**Activity**
When you reach a picture, skip it, and retype every line below exactly.

**Exercise materials**
BEGIN

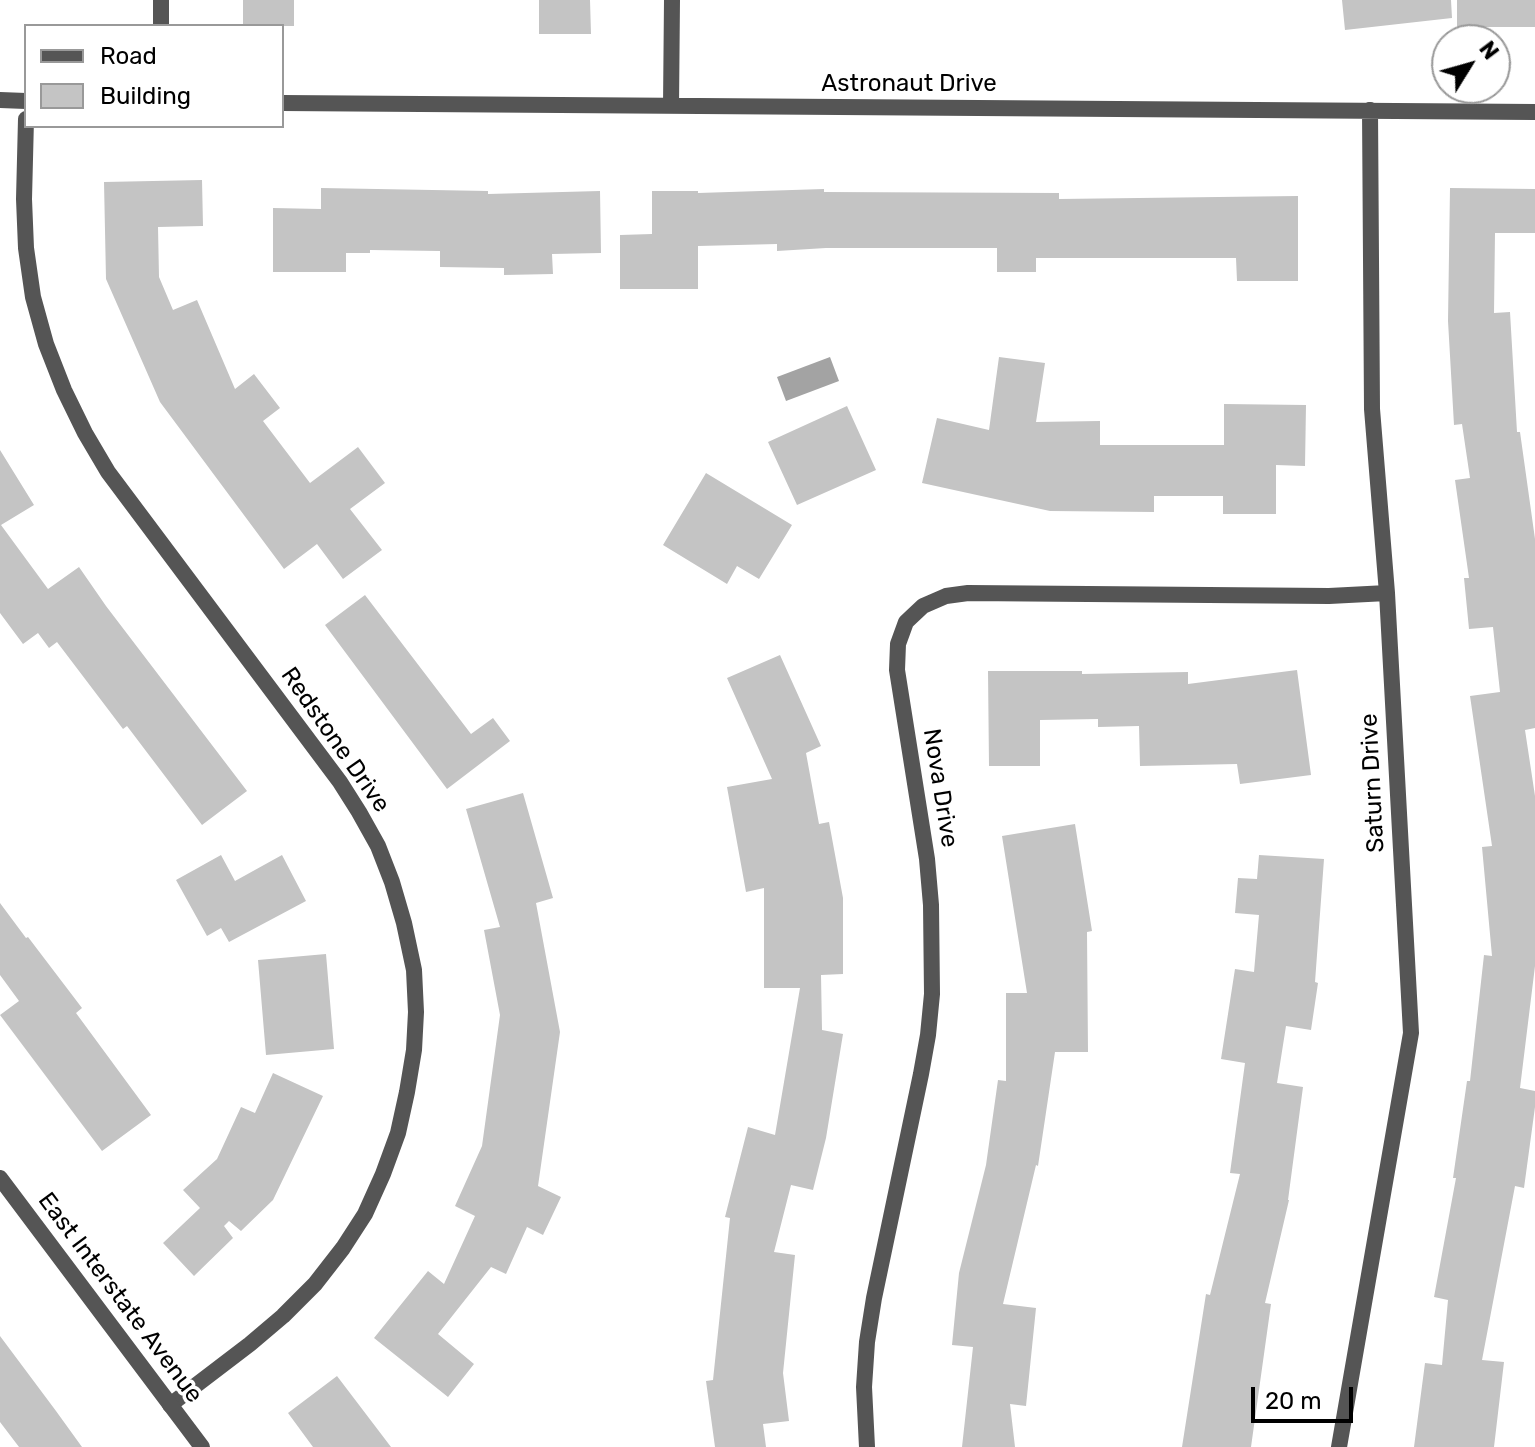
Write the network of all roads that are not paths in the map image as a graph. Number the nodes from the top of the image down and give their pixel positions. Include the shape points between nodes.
1 (161, 0) edge
2 (672, 0) edge
3 (161, 24) edge
4 (0, 100) edge
5 (24, 101) edge
6 (284, 103) edge
7 (671, 106) junction
8 (1370, 110) junction
9 (1535, 112) edge
10 (26, 128) edge
11 (1387, 593) junction
12 (0, 1178) edge
13 (170, 1405) junction
14 (202, 1447) edge
15 (867, 1447) edge
16 (1339, 1447) edge

1 - 3 street
2 - 7 street
4 - 5 street
6 - 7 street, Astronaut Drive
7 - 8 street, Astronaut Drive
8 - 9 street, Astronaut Drive
8 - 11 street, Saturn Drive via 1372,409
10 - 13 street, Redstone Drive via 26,248 33,297 64,390 108,472 359,812 392,882 414,970 414,1050 407,1092 398,1133 365,1214 315,1284 283,1316
11 - 15 street, Nova Drive via 968,593 923,606 906,622 897,670 927,859 932,994 867,1342
11 - 16 street, Saturn Drive via 1411,1033
12 - 13 street, East Interstate Avenue
13 - 14 street, East Interstate Avenue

END

**Solution to the problem**
Write the network of all roads that are not paths in the map image as a graph. Number the nodes from the top of the image down and give their pixel positions. Include the shape points between nodes.
1 (161, 0) edge
2 (672, 0) edge
3 (161, 24) edge
4 (0, 100) edge
5 (24, 101) edge
6 (284, 103) edge
7 (671, 106) junction
8 (1370, 110) junction
9 (1535, 112) edge
10 (26, 128) edge
11 (1387, 593) junction
12 (0, 1178) edge
13 (170, 1405) junction
14 (202, 1447) edge
15 (867, 1447) edge
16 (1339, 1447) edge

1 - 3 street
2 - 7 street
4 - 5 street
6 - 7 street, Astronaut Drive
7 - 8 street, Astronaut Drive
8 - 9 street, Astronaut Drive
8 - 11 street, Saturn Drive via 1372,409
10 - 13 street, Redstone Drive via 26,248 33,297 64,390 108,472 359,812 392,882 414,970 414,1050 407,1092 398,1133 365,1214 315,1284 283,1316
11 - 15 street, Nova Drive via 968,593 923,606 906,622 897,670 927,859 932,994 867,1342
11 - 16 street, Saturn Drive via 1411,1033
12 - 13 street, East Interstate Avenue
13 - 14 street, East Interstate Avenue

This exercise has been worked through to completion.